この俺が?こんなバカと同レベル?そんなこと天地がひっくり返っても認めるわけにはいかねぇんだよ!
「違うんだよ二人とも!さっきのはただの声の大きなツッコミで」
「そうだ!あくまでもあれは絶叫ツッコミなんだ!」
「それこそがまさに動揺じゃろうに」
「言い訳も同レベルだなお前ら」
ちぃっ、これは何を言っても逆効果だな!……仕方ねぇ、ここは敢えて受け入れることで器の大きさを見せるか。
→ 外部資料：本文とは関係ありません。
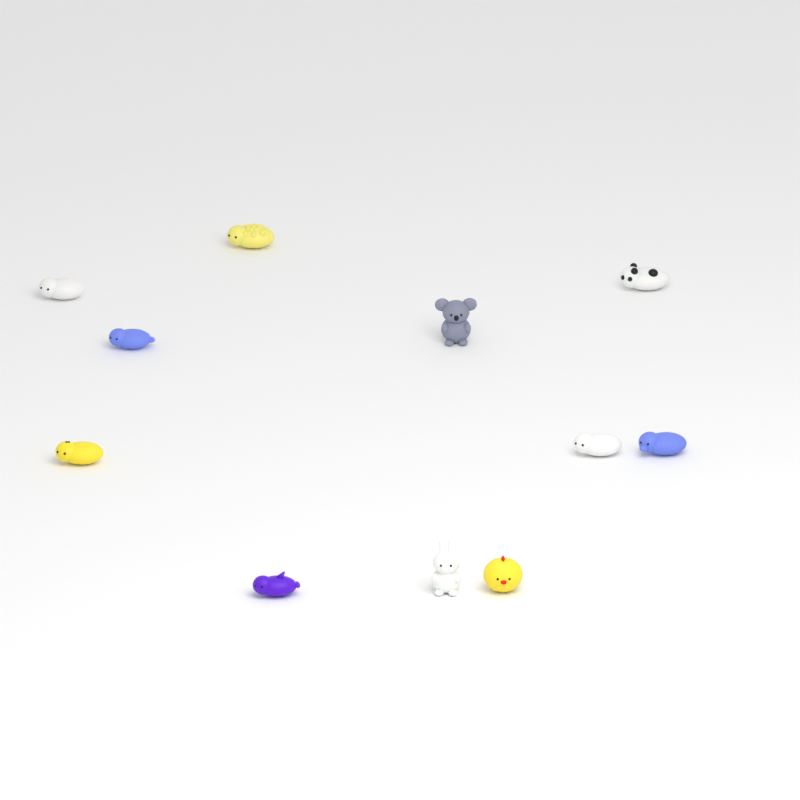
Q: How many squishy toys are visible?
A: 11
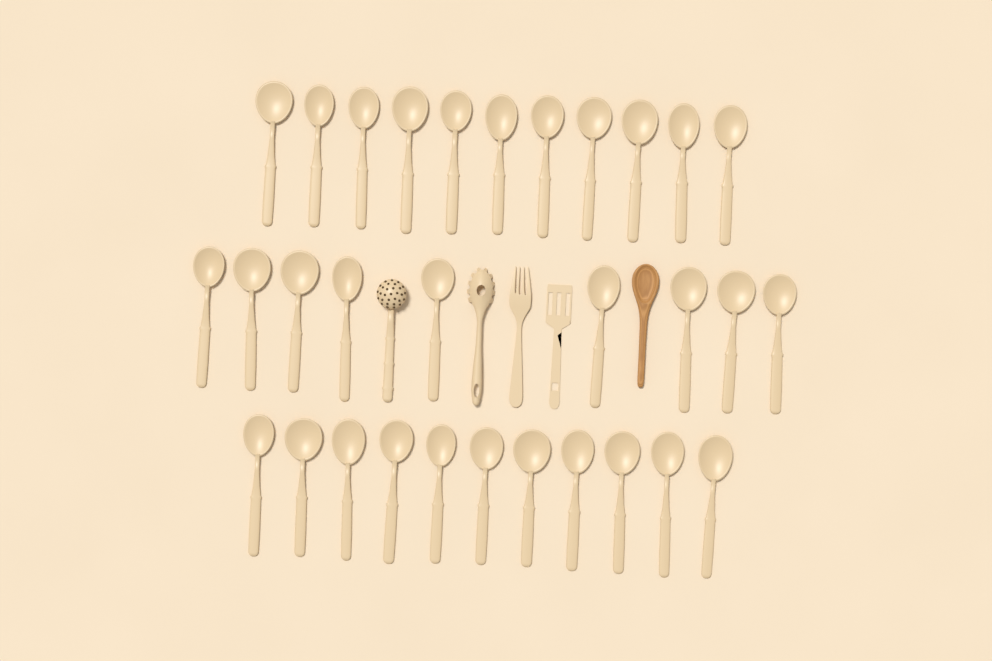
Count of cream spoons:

「ま、まぁ、わかったよ二人とも。それなら次からはツッコミも控えるよ。さっきのも別に動揺したわけじゃないけど、誤解されるのも癪だしね」
「仕方ないな。ツッコミを動揺していると受け取られるなら、俺も控えるとしよう」
「それでも認めないとは、本当にお主らは負けず嫌いじゃな……」
「「コイツと同レベル扱いされるのが我慢できないだけだ(よ)!」」
お互いを指差して叫ぶ。コイツに負けてるのなんざ召喚獣の操作技術と女装のクオリティくらいで、あとは全て俺が上だ!
「しかし、次と言ってもどうするつもりじゃ?」
「じゃあもう一回俺が-」
「「遠慮させていただきます」」
そもそも題材をこのド外道に提供させるのは人選ミスだ。こいつの凶悪な所業を冷静に対処できる奴なんざ鳳ぐらいだろうよ……。
「しかし、困ったね……」
「うまく同等の条件で勝負できるものがあればいいんだがな」
「…………何を話している?」
俺達が頭を捻っていると、窓の外からムッツリーニが這い出てきた。以前までの俺ならかなり動よ-ツッコミを入れていただろうが、御門のおっさんが赴任して以来見慣れた光景になりつつある。あのおっさん、鉄人から逃げるとき大概窓から行くもんな……。
「ああ、ムッツリーニー。実はね-」
~~ムッツリーニに事情を説明中~~
「…………なるほど。
そういうことなら、協力する」
明久のわかりにくい説明を聞き終えたムッツリーニはそんなことを言い出した。
「え?協力って?」
「…………俺が二人を動揺させる仕掛けを用意する。それで勝負をしたらいい」
仕掛けを用意って、それ結構重労働じゃねぇか?
「ホントにいいの?」
「(コクリ)…………そういうのを、一度やってみたかった」
こともなげに頷くムッツリーニ。
仕掛け人がムッツリーニとなると不公平さは無いだろうし、和真のような殺傷力も乏しいだろう。
「よしっ。じゃあお言葉に甘えて……勝負だ雄二!」
「けっ。望むところだ!」
「まったく、お主らは……」
「ほほう、なるほどねぇ♪」
こうして俺達の奇妙な勝負が始まろうとしていた。後になって思うが、くだらない意地を張るんじゃなかったと心底後悔している。